Collected data:
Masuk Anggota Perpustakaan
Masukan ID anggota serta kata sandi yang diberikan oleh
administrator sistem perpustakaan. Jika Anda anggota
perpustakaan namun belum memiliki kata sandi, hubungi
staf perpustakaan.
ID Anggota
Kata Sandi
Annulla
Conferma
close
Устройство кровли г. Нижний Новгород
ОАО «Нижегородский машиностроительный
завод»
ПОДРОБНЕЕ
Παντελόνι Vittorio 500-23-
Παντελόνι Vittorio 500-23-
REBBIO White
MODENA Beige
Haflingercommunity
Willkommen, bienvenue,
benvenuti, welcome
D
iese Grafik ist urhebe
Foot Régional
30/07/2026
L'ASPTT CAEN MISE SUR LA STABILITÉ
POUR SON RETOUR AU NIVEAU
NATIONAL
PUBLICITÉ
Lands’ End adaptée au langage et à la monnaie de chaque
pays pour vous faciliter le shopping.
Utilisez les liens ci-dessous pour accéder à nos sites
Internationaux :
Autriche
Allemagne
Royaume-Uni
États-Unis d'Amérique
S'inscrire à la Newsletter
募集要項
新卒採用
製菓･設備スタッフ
...
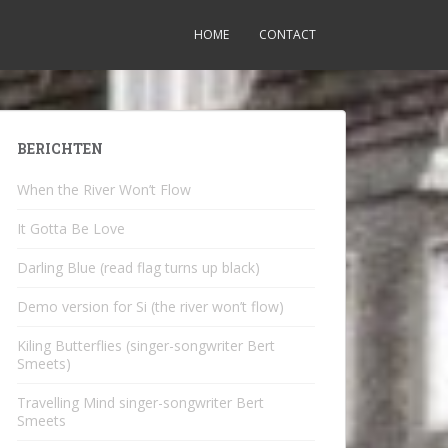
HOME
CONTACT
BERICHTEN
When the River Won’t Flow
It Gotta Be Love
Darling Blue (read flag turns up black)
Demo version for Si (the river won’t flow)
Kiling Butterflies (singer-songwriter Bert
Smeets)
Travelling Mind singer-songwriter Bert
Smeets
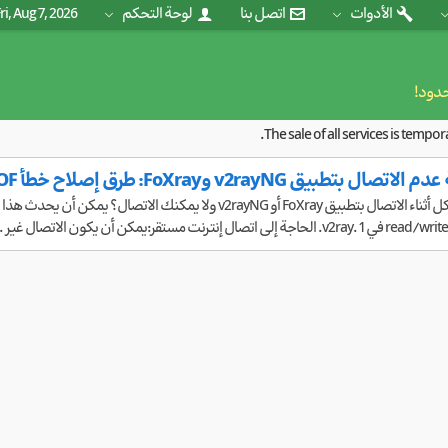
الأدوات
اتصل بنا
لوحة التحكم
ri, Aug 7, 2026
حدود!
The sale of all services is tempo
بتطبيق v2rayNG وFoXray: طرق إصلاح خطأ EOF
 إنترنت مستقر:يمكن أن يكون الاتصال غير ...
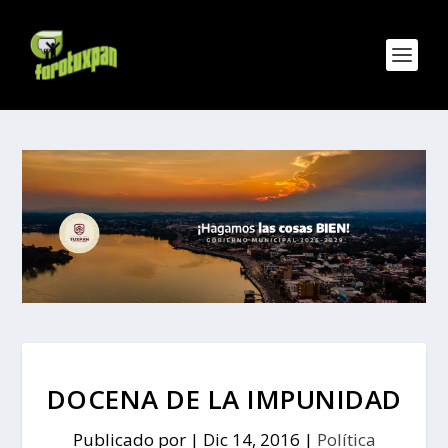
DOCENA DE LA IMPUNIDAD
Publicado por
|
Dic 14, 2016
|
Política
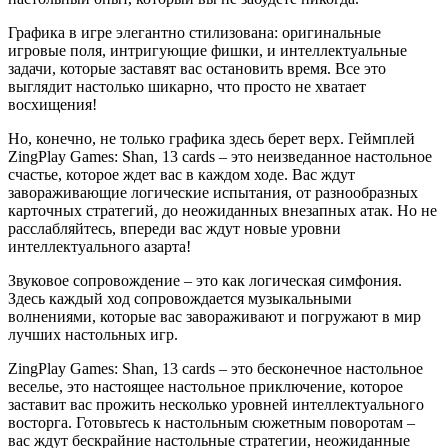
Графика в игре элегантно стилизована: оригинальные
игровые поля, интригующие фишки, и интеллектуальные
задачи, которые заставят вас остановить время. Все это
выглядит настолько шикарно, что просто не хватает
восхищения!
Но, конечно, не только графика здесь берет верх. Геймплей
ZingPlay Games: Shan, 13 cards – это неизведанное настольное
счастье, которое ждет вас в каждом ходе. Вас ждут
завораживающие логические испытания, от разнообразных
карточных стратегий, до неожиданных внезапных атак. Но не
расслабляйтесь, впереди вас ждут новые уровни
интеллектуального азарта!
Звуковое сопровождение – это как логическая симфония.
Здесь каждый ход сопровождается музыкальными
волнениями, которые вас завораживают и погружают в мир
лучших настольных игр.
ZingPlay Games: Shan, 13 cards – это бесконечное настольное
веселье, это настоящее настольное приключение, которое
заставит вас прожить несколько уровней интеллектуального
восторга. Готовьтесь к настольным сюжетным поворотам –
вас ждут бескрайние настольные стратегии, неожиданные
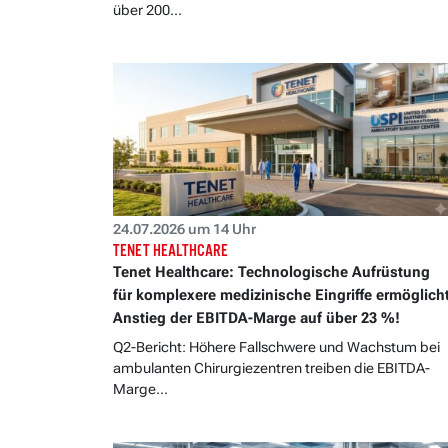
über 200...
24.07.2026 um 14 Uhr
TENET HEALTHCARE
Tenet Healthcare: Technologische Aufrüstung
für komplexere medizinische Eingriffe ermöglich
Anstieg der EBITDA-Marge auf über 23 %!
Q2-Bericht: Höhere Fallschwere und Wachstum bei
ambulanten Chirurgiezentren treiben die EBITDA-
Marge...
---
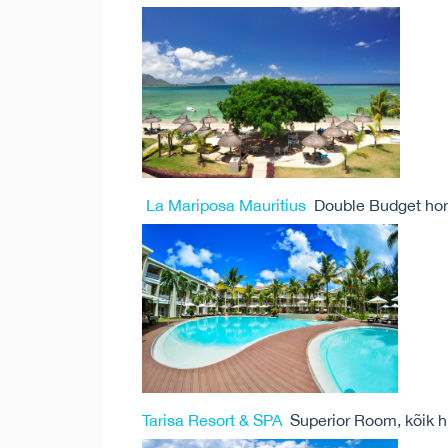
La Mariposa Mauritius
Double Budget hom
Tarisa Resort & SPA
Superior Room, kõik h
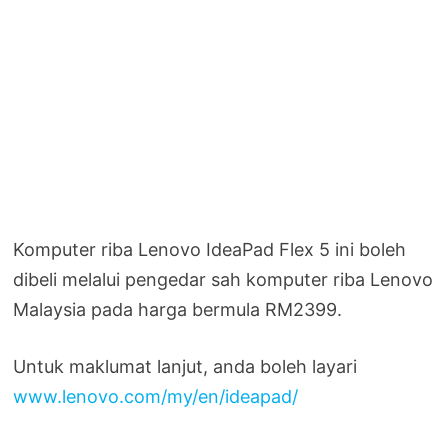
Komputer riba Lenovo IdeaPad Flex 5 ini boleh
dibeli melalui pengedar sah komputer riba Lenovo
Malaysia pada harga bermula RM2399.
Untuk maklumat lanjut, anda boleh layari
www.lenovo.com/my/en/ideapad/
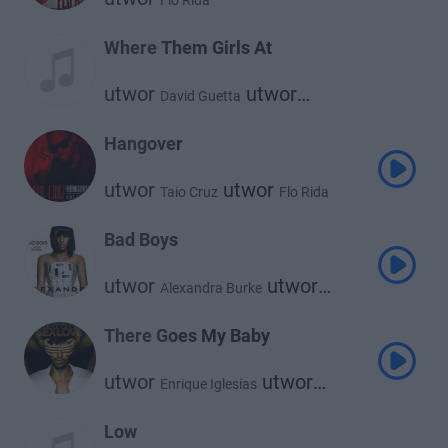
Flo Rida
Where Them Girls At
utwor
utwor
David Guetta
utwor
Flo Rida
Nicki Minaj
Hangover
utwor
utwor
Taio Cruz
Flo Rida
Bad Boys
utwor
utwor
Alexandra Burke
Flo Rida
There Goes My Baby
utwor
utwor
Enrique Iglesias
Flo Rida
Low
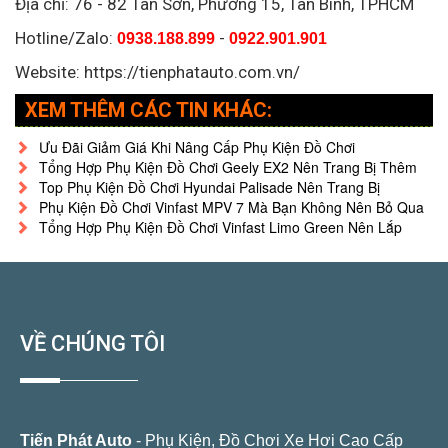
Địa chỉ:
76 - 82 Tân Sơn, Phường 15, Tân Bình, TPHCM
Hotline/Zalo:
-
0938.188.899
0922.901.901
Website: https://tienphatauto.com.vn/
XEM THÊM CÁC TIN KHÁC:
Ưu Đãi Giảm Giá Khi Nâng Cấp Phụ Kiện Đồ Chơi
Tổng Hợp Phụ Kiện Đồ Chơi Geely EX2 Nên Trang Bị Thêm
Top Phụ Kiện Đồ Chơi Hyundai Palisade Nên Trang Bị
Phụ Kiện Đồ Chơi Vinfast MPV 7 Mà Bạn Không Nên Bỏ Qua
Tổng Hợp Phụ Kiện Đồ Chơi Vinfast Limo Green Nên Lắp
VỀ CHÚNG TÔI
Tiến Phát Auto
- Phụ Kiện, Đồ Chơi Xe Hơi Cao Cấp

▶ YOUR OBJECTIVE
Print exactly the lines above that run from the one with "Но, конечно, не" down to the one with "Tenet Healthcare: Technologische Aufrüstung", and omit the pictures.

▶ ANSWER BOX
Но, конечно, не только графика здесь берет верх. Геймплей
ZingPlay Games: Shan, 13 cards – это неизведанное настольное
счастье, которое ждет вас в каждом ходе. Вас ждут
завораживающие логические испытания, от разнообразных
карточных стратегий, до неожиданных внезапных атак. Но не
расслабляйтесь, впереди вас ждут новые уровни
интеллектуального азарта!
Звуковое сопровождение – это как логическая симфония.
Здесь каждый ход сопровождается музыкальными
волнениями, которые вас завораживают и погружают в мир
лучших настольных игр.
ZingPlay Games: Shan, 13 cards – это бесконечное настольное
веселье, это настоящее настольное приключение, которое
заставит вас прожить несколько уровней интеллектуального
восторга. Готовьтесь к настольным сюжетным поворотам –
вас ждут бескрайние настольные стратегии, неожиданные
über 200...
24.07.2026 um 14 Uhr
TENET HEALTHCARE
Tenet Healthcare: Technologische Aufrüstung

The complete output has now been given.